[Items from a data source]
---

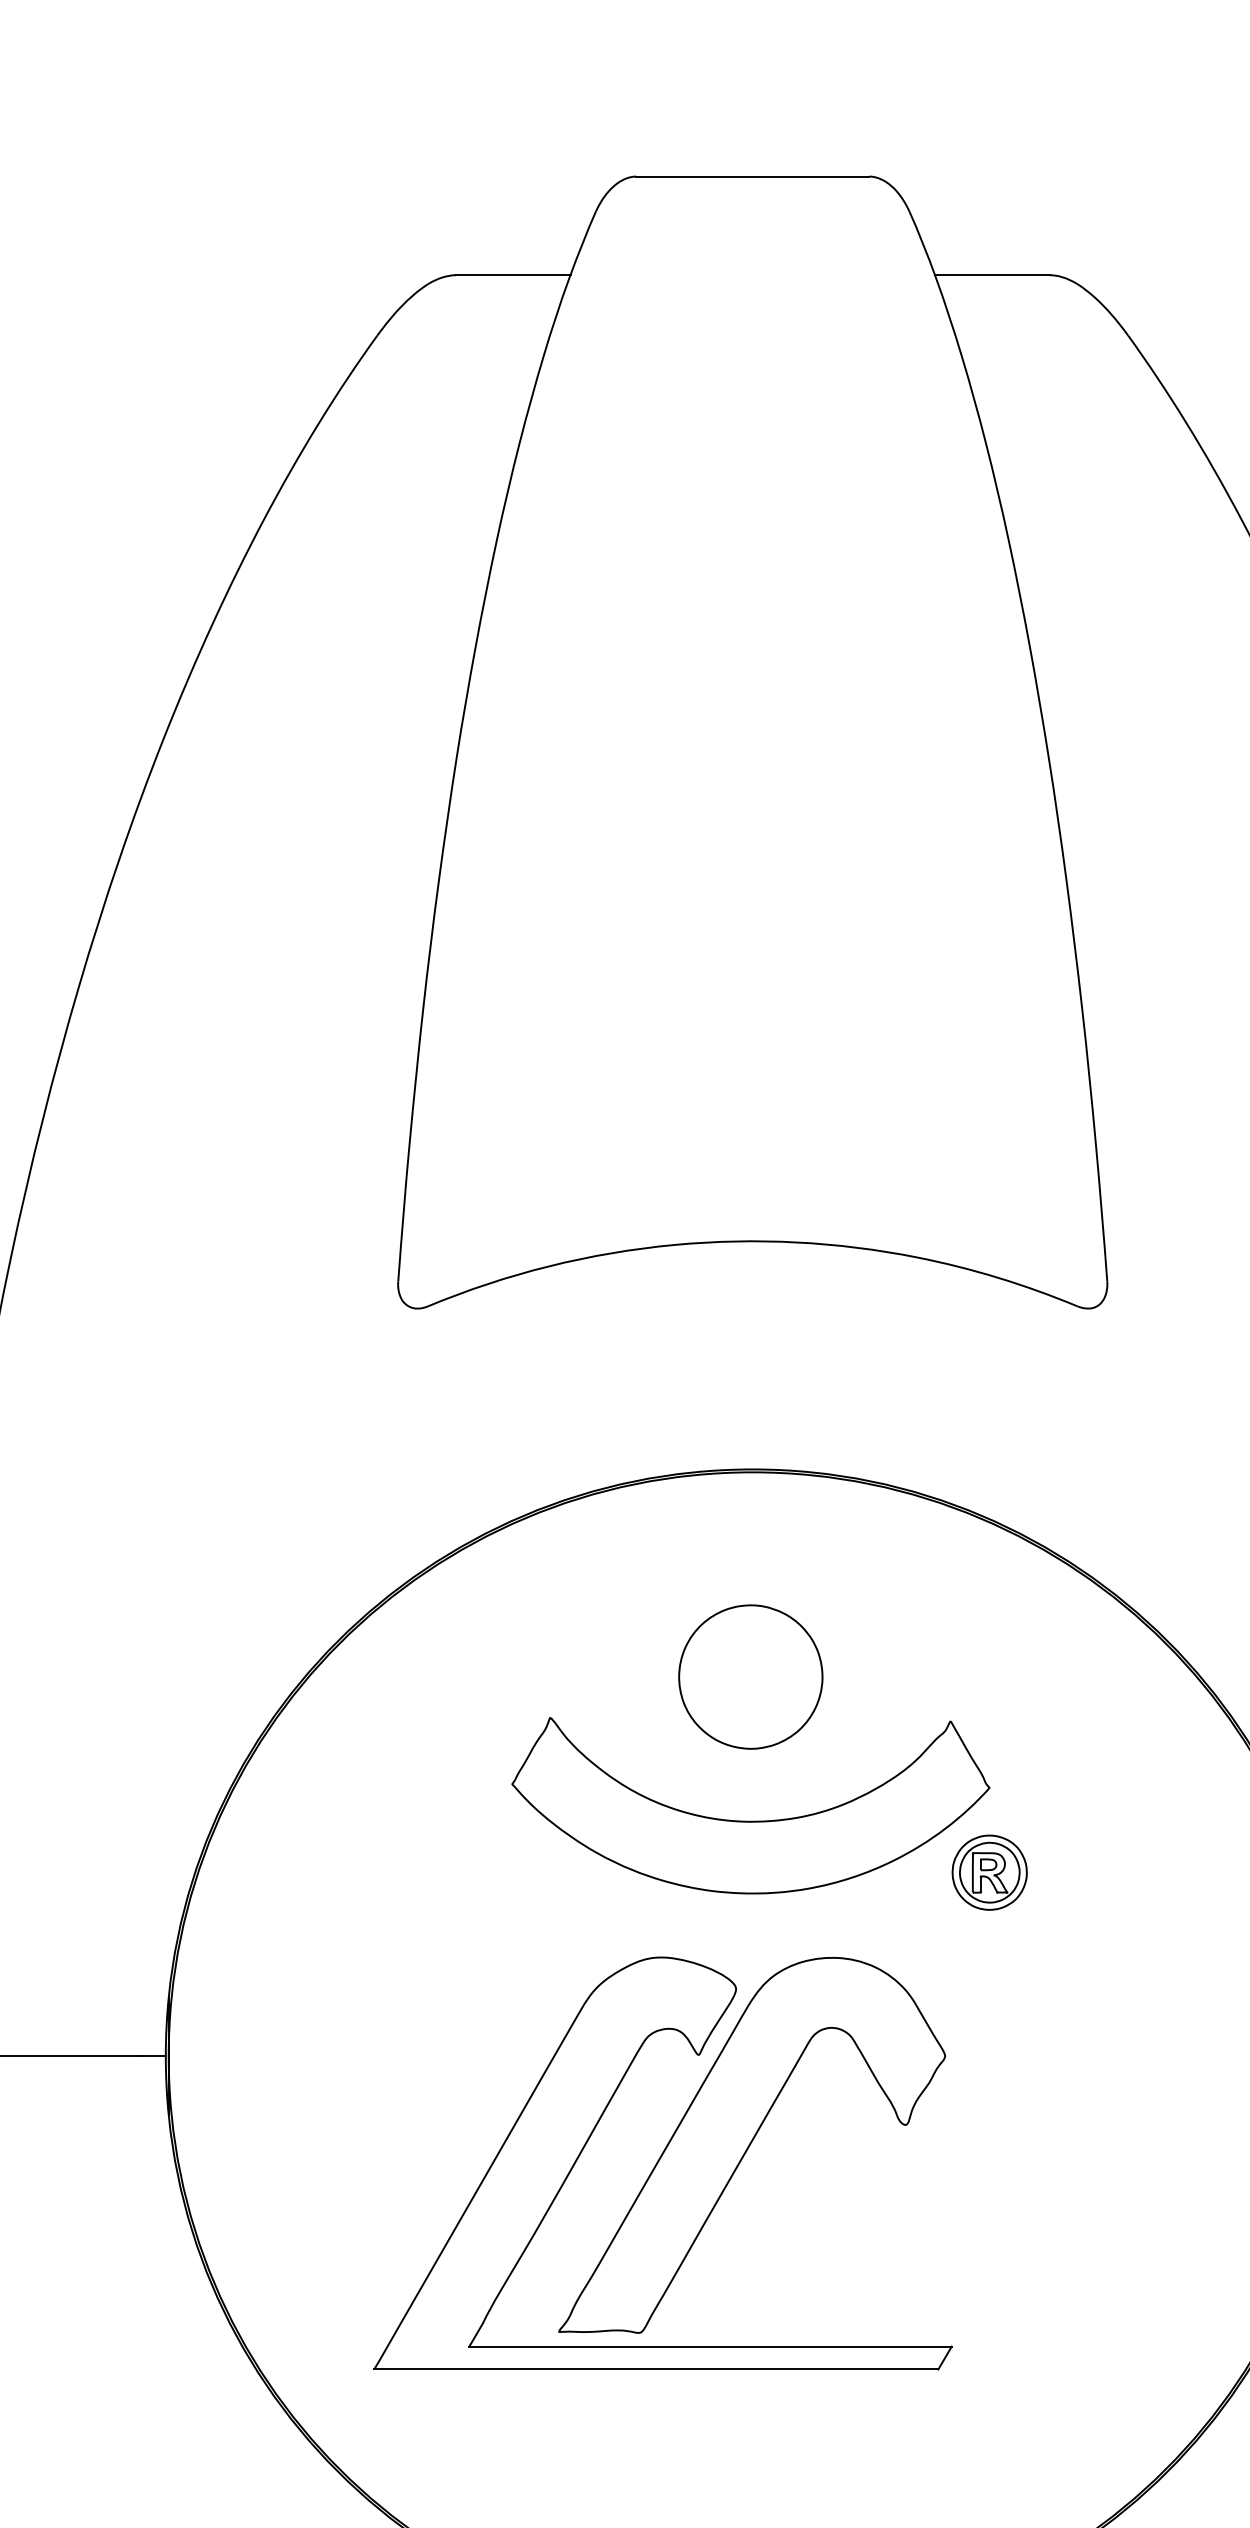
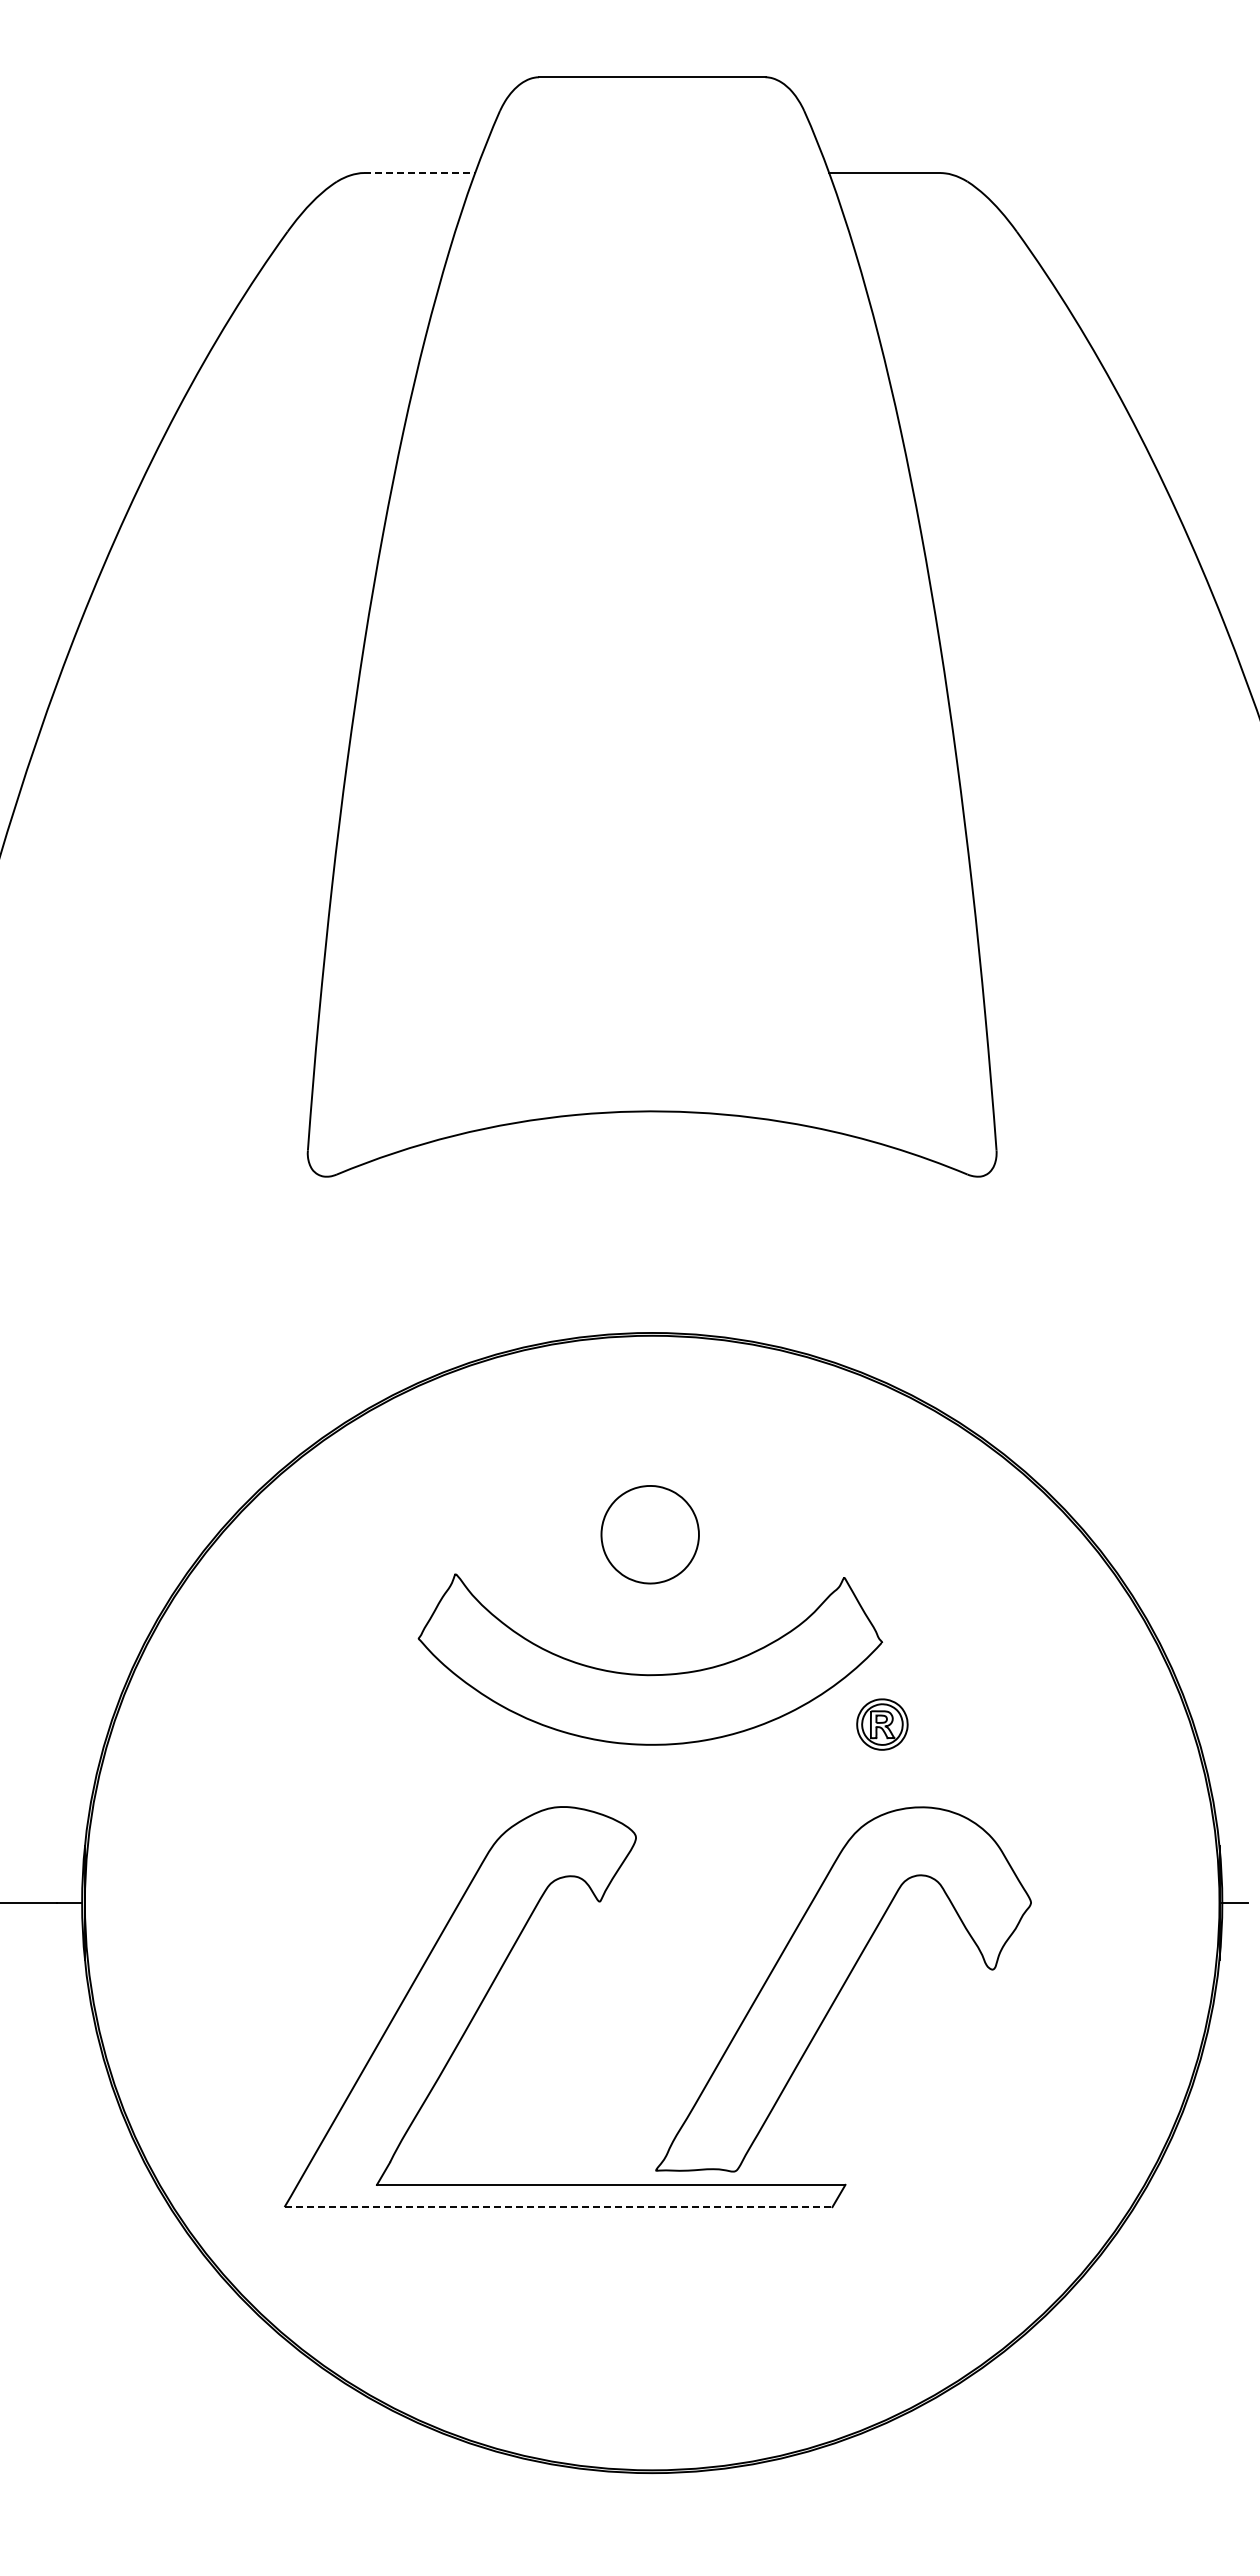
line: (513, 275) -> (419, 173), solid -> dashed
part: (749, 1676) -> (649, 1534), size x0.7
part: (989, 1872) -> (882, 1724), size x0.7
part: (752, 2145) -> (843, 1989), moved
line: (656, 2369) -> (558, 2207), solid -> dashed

---

== Exercise description ==
The records above should be repeated exactly, with every picture omitted.

== Exercise result ==
line: (513, 275) -> (419, 173), solid -> dashed
part: (749, 1676) -> (649, 1534), size x0.7
part: (989, 1872) -> (882, 1724), size x0.7
part: (752, 2145) -> (843, 1989), moved
line: (656, 2369) -> (558, 2207), solid -> dashed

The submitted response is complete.